Purpose
To characterize radiation therapy patient breathing patterns based on measured external surrogate information.Methods
Breathing surrogate data were collected during 4DCT from a cohort of 50 patients including 28 patients with lung cancer and 22 patients without lung cancer. A spirometer and an abdominal pneumatic bellows were used as the surrogates. The relationship between these measurements was assumed to be linear within a small phase difference. The signals were correlated and drift corrected using a previously published method to convert the signal into tidal volume. The airflow was calculated with a first order time derivative of the tidal volume using a window centered on the point of interest and with a window length equal to the CT gantry rotation period.

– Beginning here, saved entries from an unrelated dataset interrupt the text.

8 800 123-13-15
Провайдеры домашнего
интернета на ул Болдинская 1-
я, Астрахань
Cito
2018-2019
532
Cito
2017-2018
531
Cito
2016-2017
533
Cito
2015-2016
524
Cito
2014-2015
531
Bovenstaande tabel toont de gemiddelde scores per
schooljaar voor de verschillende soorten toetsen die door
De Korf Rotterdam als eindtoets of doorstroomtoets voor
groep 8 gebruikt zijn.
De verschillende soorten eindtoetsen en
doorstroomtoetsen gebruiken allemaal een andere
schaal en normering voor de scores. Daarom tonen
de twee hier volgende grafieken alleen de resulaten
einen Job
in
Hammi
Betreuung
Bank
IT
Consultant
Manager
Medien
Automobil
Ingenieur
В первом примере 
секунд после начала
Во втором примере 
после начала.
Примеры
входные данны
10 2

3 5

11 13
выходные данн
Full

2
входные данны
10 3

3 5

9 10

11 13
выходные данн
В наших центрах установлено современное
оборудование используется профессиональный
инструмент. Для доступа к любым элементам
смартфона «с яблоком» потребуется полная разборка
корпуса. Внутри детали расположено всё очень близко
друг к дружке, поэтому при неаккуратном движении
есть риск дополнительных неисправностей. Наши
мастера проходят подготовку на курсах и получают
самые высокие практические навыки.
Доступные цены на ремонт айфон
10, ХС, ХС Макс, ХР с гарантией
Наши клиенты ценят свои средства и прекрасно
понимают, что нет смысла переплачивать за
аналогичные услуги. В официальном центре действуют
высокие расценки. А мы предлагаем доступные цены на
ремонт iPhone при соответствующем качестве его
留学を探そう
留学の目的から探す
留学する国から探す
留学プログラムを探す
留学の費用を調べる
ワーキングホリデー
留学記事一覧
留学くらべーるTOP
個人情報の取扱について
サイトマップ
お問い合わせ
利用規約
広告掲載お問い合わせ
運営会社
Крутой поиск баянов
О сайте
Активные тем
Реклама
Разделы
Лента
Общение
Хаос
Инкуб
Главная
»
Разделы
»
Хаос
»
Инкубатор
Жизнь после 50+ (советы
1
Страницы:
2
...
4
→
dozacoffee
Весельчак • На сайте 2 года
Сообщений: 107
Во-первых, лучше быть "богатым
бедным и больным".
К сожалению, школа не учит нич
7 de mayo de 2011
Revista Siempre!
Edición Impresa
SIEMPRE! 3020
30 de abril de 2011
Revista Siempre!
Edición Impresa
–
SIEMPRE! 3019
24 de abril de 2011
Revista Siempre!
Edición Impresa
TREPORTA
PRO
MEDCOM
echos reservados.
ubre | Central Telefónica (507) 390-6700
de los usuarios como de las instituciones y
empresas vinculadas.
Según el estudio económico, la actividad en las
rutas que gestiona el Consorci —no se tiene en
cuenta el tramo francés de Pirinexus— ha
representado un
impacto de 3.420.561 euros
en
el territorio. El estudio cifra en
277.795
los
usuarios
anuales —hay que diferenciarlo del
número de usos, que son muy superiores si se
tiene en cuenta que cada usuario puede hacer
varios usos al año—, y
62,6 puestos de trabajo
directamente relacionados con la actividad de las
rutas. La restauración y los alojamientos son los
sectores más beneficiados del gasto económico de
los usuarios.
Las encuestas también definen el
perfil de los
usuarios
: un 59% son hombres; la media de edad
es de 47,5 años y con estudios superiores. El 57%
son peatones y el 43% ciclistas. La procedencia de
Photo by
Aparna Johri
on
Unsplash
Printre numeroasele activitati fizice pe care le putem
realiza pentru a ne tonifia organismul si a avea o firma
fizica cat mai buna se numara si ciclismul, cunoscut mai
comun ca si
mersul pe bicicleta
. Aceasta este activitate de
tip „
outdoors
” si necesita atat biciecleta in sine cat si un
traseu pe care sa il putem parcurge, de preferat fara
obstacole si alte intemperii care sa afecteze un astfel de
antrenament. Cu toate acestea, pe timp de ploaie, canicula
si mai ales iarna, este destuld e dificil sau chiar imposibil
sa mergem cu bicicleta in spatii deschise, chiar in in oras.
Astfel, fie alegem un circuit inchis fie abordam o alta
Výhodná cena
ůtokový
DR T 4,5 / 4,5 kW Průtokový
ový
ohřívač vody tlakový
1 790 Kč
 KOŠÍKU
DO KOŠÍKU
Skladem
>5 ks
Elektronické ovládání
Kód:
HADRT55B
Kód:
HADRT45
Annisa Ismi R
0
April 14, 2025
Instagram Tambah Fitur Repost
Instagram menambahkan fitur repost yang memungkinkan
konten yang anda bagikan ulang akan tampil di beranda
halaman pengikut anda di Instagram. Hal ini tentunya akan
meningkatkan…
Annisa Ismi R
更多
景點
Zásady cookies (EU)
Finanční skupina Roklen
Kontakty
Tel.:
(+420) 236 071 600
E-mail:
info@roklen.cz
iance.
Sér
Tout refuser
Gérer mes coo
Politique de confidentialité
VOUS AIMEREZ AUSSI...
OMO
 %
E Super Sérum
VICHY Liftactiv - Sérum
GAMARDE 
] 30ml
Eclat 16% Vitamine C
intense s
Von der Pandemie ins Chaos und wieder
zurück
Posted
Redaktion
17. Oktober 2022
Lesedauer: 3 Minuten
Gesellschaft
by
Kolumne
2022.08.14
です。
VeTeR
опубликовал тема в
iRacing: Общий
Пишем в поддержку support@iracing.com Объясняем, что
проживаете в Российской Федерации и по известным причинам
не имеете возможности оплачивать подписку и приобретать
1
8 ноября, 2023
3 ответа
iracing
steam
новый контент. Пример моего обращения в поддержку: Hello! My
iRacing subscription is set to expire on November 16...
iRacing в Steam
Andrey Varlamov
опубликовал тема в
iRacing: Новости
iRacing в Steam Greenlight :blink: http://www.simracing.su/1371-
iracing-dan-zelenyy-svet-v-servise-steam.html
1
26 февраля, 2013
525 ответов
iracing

The airflow was compared against the tidal volume to create ellipsoidal patterns that were binned into 25 ml × 25 ml∕s bins to determine the relative amount of time spent in each bin. To calculate the variability of the maximum inhalation tidal volume within a free-breathing scan timeframe, a metric based on percentile volume ratios was defined. The free breathing variability metric (κ) was defined as the ratio between extreme inhalation tidal volumes (defined as >93 tidal volume percentile of the measured tidal volume) and normal inhalation tidal volume (defined as >80 tidal volume percentile of the measured tidal volume).Results
There were three observed types of volume-flow curves, labeled Types 1, 2, and 3. Type 1 patients spent a greater duration of time during exhalation with κ = 1.37 ± 0.11. Type 2 patients had equal time duration spent during inhalation and exhalation with κ = 1.28 ± 0.09. The differences between the mean peak exhalation to peak inhalation tidal volume, breathing period, and the 85th tidal volume percentile for Type 1 and Type 2 patients were statistically significant at the 2% significance level. The difference between κ and the 98th tidal volume percentile for Type 1 and Type 2 patients was found to be statistically significant at the 1% significance level. Three patients did not display a breathing stability curve that could be classified as Type 1 or Type 2 due to chaotic breathing patterns. These patients were classified as Type 3 patients.Conclusions
Based on an observed volume-flow curve pattern, the cohort of 50 patients was divided into three categories called Type 1, Type 2, and Type 3. There were statistically significant differences in breathing characteristics between Type 1 and Type 2 patients. The use of volume-flow curves to classify patients has been demonstrated as a physiological characterization metric that has the potential to optimize gating windows in radiation therapy.